I made several pressure projects because I realized that in order to learn to build a system independently, I needed to start over multiple times. Each beginning was formed with support. Once I had created an initial course of shapes altered through actors to land in a projected stage, and I could progress through adding shapes and additional actors, I found I could look backwards to my initial connections in order to firmly establish which trigger in/outs were correct. I need to know I could manifest them again. So I started over. Replication was teaching me, but repetition was going to teach me better. And so, I’ve arrived at a rather mediocre little looping film of shapes with timed motion and transparencies as its the fourth miniature project of building similar projections. No doubt this restarting choice, with multiple short films was certainly influenced by a few other it’s-real-life factors: a flu, a power outage during my last project, and a subsequent broken computer in the last hours of plans to submit. (A note of gratitude to the OSU media lab in which I am now writing this post.)

The familiar challenge of building a looping project that sustains attention is not lost on this dance and filmmaker. Repetition tends to breed the encouragement to “look” elsewhere, e.g. that dancer has been doing the same forward and back run for a minute, he’s likely to continue, now I am free to examine other elements of the experience. When there are no other elements, attention may fade–or build with the sensation of subtle change or detail. I found with the initial shapes moving through the space, I engaged with an aesthetic draw; even if it repeats and is “boring,” if it’s “attractive,” it’s engaging. Or is it: if it’s engaging it’s attractive? In this last patch, there are three main shapes. How to make three shapes be just the most fascinating thing; this frankly, is not something I have yet arrived at, but with this project I am beginning to find the possibilities that I can actually do.
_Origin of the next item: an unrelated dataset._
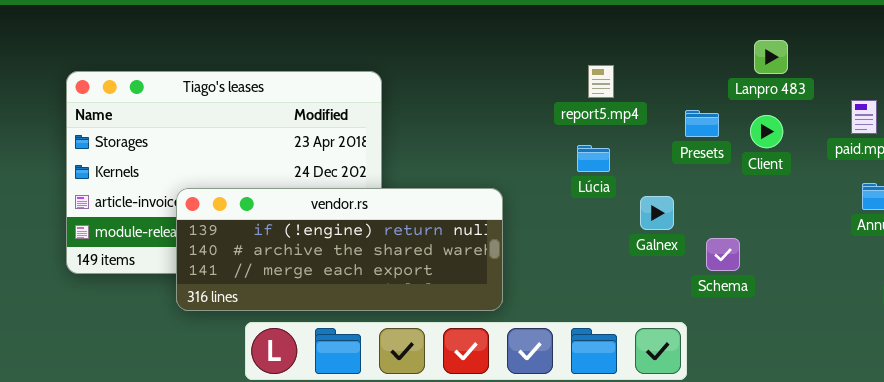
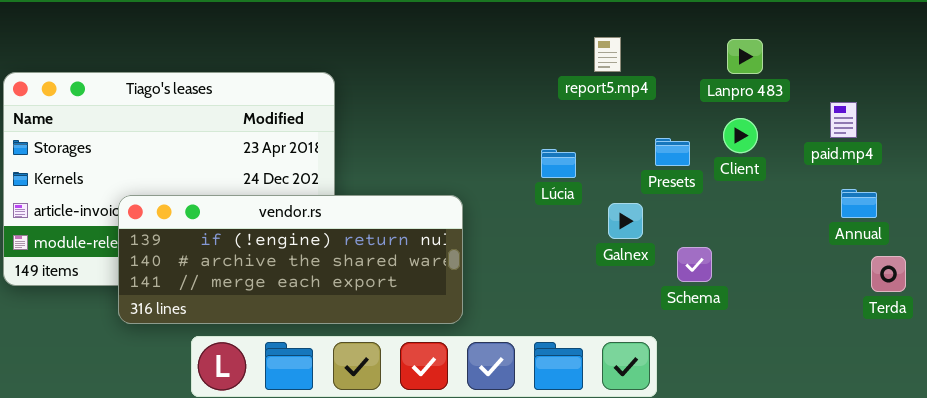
report5.mp4: [588,65,614,98] -> [594,37,621,72], moved
Presets: [685,110,719,137] -> [655,138,690,166], moved

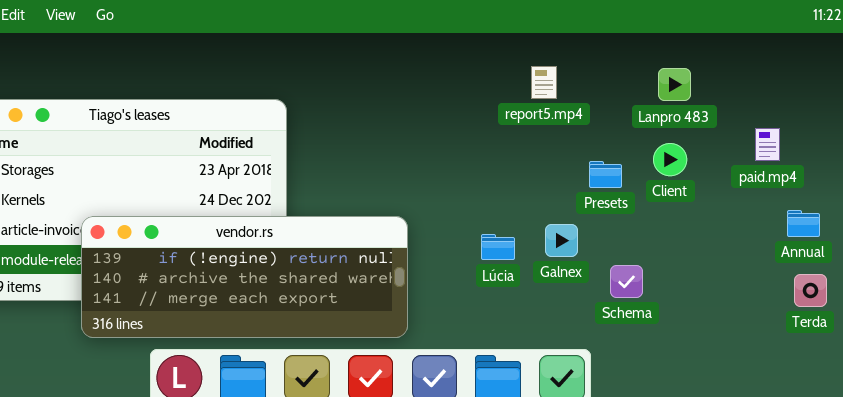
Lúcia: [541,149,576,178] -> [481,234,515,260], moved
Annual: [841,189,877,218] -> [787,210,820,237], moved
Right now the bluntness of my abilities is blunting not my imagination but my ability to manifest ideas into an actual projection. (I’ve got some grand ideas for a new piano sonata, but I’ve got to learn to play the piano first, etc., etc.) Discovering the Dots actor and extending its own timing while changing its rotation felt like I was able to bring in an element that changed enough to sustain a slight furthering of a viewer’s attention. I had originally played with the Kaleidoscope Actor (misspelled in Isadora), imagining a wealth of change, but discovered it was not applying as generative change as I had expected. I applied Dots instead, recalling a colleague’s mentioning of their current favored actor for the project. I altered the color in addition to the rotation, played with its timing, and set it going in hopes of having a minute experience of moving shapes to keep you watching.